> _WHAT YOU SHOULD DO_
Transcribe the data below verbatim from the line with "Integriertes Lernen" to the line with "которые ждали все". Include both of those lines.

> _DATA SHOWN_
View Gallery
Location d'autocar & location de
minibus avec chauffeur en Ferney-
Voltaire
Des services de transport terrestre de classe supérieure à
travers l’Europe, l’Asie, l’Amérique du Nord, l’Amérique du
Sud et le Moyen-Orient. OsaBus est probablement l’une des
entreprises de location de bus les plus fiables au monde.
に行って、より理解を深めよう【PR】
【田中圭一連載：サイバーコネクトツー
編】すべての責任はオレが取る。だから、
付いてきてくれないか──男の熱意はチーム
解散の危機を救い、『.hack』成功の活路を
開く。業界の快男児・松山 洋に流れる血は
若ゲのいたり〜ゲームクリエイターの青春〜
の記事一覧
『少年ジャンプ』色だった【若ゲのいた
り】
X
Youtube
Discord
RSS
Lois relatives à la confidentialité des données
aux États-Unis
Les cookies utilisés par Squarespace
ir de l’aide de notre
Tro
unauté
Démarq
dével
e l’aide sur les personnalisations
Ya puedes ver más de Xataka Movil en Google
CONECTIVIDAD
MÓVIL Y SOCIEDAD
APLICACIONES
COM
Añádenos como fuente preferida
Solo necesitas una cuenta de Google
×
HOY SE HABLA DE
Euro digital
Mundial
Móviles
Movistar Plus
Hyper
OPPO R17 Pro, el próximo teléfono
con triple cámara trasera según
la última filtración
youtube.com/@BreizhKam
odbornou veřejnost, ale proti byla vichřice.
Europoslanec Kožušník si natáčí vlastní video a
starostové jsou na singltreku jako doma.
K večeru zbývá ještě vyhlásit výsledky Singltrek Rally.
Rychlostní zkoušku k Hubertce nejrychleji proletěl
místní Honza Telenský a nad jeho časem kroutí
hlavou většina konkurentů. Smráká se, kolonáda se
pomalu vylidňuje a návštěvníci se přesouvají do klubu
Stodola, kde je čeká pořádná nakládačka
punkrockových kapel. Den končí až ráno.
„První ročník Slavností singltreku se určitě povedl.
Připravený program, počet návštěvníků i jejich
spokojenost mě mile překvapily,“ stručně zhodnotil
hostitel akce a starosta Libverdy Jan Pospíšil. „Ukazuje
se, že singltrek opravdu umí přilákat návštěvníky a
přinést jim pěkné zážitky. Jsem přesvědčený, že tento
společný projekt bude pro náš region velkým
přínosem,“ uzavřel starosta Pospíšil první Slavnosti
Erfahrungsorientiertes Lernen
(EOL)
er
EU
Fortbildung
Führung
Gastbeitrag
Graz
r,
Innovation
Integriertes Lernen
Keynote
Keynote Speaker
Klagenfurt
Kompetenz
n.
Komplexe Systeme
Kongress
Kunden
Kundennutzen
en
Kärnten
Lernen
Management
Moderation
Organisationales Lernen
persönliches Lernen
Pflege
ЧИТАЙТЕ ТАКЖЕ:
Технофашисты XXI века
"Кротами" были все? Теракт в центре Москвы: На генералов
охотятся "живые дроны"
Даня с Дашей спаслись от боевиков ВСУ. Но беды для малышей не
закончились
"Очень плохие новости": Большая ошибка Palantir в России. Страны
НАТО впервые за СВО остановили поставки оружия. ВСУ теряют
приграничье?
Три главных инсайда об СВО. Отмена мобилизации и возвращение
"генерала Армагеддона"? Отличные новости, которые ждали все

* * *

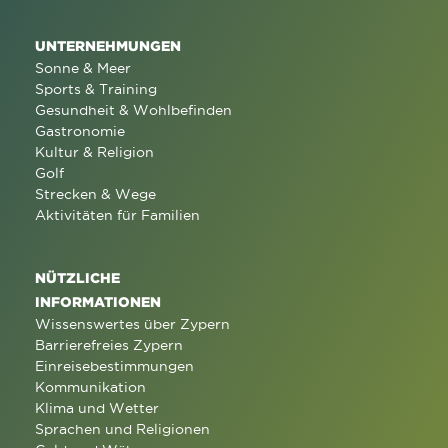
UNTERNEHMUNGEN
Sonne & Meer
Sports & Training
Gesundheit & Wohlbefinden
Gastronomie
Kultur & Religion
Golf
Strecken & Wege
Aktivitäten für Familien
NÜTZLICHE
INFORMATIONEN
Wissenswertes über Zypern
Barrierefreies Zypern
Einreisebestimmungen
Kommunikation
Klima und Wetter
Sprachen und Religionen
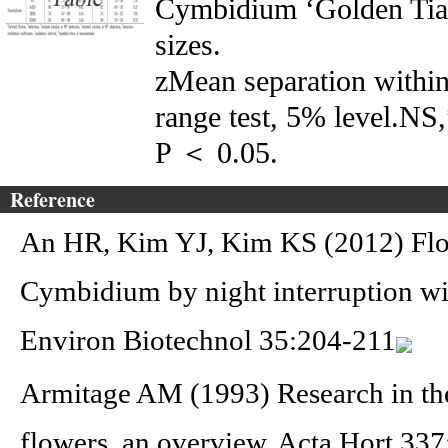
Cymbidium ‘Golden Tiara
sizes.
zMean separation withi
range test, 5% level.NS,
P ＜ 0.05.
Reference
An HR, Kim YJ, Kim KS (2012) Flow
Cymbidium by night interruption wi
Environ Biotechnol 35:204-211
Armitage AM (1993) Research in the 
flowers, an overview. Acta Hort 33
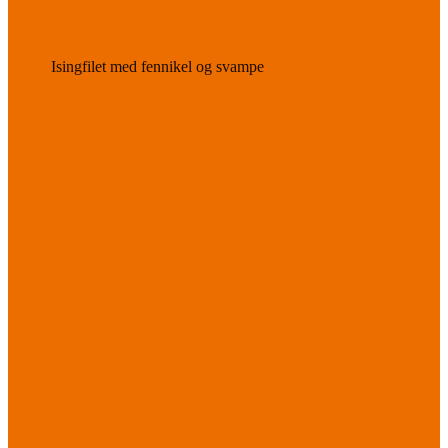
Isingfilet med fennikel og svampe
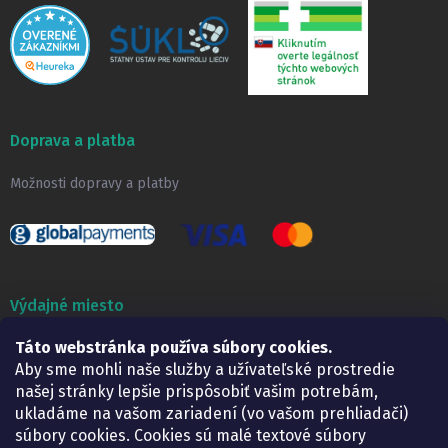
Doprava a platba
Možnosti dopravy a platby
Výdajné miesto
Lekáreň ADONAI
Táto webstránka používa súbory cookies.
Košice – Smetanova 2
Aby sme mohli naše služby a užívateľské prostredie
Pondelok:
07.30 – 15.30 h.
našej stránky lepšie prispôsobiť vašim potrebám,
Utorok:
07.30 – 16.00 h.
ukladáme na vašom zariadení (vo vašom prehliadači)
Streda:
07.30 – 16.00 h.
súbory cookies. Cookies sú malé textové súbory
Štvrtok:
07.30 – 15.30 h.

> _WRITTEN ANSWER_
Integriertes Lernen
Keynote
Keynote Speaker
Klagenfurt
Kompetenz
n.
Komplexe Systeme
Kongress
Kunden
Kundennutzen
en
Kärnten
Lernen
Management
Moderation
Organisationales Lernen
persönliches Lernen
Pflege
ЧИТАЙТЕ ТАКЖЕ:
Технофашисты XXI века
"Кротами" были все? Теракт в центре Москвы: На генералов
охотятся "живые дроны"
Даня с Дашей спаслись от боевиков ВСУ. Но беды для малышей не
закончились
"Очень плохие новости": Большая ошибка Palantir в России. Страны
НАТО впервые за СВО остановили поставки оружия. ВСУ теряют
приграничье?
Три главных инсайда об СВО. Отмена мобилизации и возвращение
"генерала Армагеддона"? Отличные новости, которые ждали все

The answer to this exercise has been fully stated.